The Suellentrop plan would:

  • Make itemized deduction adjustments.
  • Begin taxing “guaranteed payment” of certain business entities.
  • Freeze income tax rates.
  • Sales tax at 6.5%, 5.9% for food.
  • Increase motor fuel tax by 5 cents per gallon.
  • Increase cigarette tax by 75 cents per pack.
  • Increase liquor enforcement tax from 8% to 10%.
  • Enact a tax amnesty program.
  • Adopt the MCO privilege fee adjustment.

The Committee recessed again to think about the plan and returned at 1:45 for discussion.

The first action was to put the Suellentrop plan into a bill and, on a motion of Rep. Suellentrop, the plan was put into SB 31.

As discussion began, Rep. Kelley (R-Arkansas City) made a motion to strip out the taxation of guaranteed payment of certain business entities (second item above). This is an arrangement by which a partner is paid a set amount of income from a business regardless of the whether the business made a profit in that year. Under the 2012 tax bill, this became exempt income. Kelley asserted that it was unfair to take people off the tax rolls and then put them back on. Kelley’s motion failed on a voice vote.

The next motion came from Rep. Rhoades (R-Newton) who moved to strip out the third item, freezing the current sales tax rates. Rhoades also argued for fairness as people expect the rates to drop. Additionally he expressed support for staying on the “march to zero.” The Rhoades motion passed on a voice vote.

Rep. Sawyer (D-Wichita) requested an updated fiscal profile with the Rhoades amendment and a break was taken to allow staff to provide that. When the report came it showed that by continuing to reduced income tax rates, the positive fiscal impact of the plan would be reduced dramatically eventually turning a positive $124.4 million ending balance in 2018 to a negative $214.9 million.

Rhoades then made a motion to repeal the sales tax exemption on public building projects. This would have the effect of making units of government pay sales tax on new construction.
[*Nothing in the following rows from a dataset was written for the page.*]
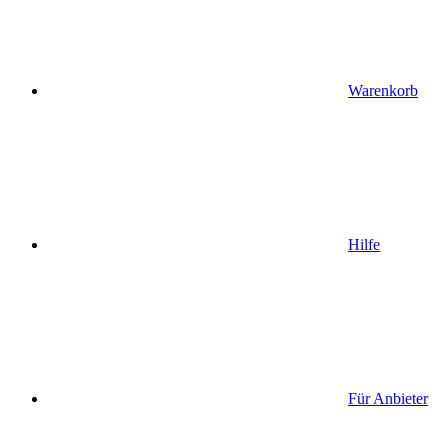
Warenkorb
Hilfe
Für Anbieter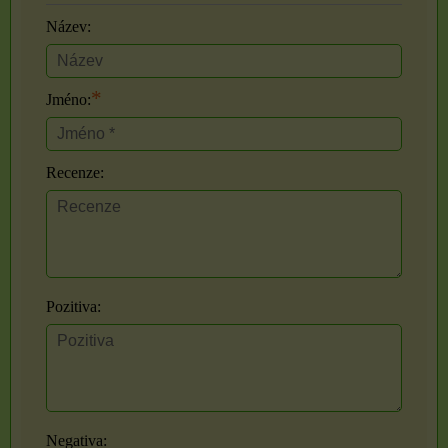
Název:
*
Jméno:
Recenze:
Pozitiva:
Negativa: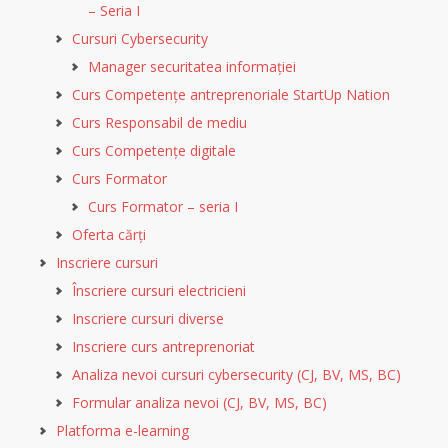
– Seria I
Cursuri Cybersecurity
Manager securitatea informației
Curs Competențe antreprenoriale StartUp Nation
Curs Responsabil de mediu
Curs Competențe digitale
Curs Formator
Curs Formator – seria I
Oferta cărți
Inscriere cursuri
Înscriere cursuri electricieni
Inscriere cursuri diverse
Inscriere curs antreprenoriat
Analiza nevoi cursuri cybersecurity (CJ, BV, MS, BC)
Formular analiza nevoi (CJ, BV, MS, BC)
Platforma e-learning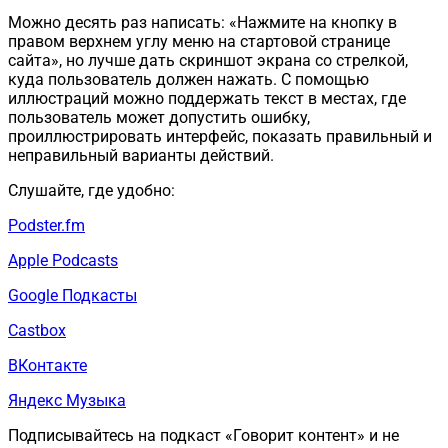
Можно десять раз написать: «Нажмите на кнопку в
правом верхнем углу меню на стартовой странице
сайта», но лучше дать скриншот экрана со стрелкой,
куда пользователь должен нажать. С помощью
иллюстраций можно поддержать текст в местах, где
пользователь может допустить ошибку,
проиллюстрировать интерфейс, показать правильный и
неправильный варианты действий.
Слушайте, где удобно:
Podster.fm
Apple Podcasts
Google Подкасты
Castbox
ВКонтакте
Яндекс Музыка
Подписывайтесь на подкаст «Говорит контент» и не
It would dramatically increase the cost of public building projects.

Chairman Kleeb (R-Overland Park) said that the committee would be having a hearing on a bill to do this tomorrow morning and so he adjourned the committee and announced that they would reconvene tomorrow at 10:00 am.

Senate Tax approves plan

The Senate Tax Committee met this morning and passed out Senate Sub for HB 2109, the tax plan put together by Chairman Donovan last week. The bill is sent to the full Senate without a recommendation.

This plan, which is similar to the Suellentrop plan in some ways, includes the following:

  • Replace the non-wage business income tax exemption with a payroll credit (this costs the state far less than the income tax exemption).
  • Raise the sales tax to 6.5% with food at 6.0%.
  • Add the 20 mill levy to car property tax.
  • Increase the cigarette tax by $0.50 per pack
  • Increase the motor fuel tax by $0.05 per gallon.
  • Increase the tobacco products tax to 15%.
  • Include the Governor’s tax amnesty proposal.
  • Include income tax rate freezes.
  • Combined itemized deduction plan – accelerated “haircuts;” repeal of all but home mortgage interest, property taxes paid, charitable.

The bill will go to the full Senate for debate, amendment, and a vote.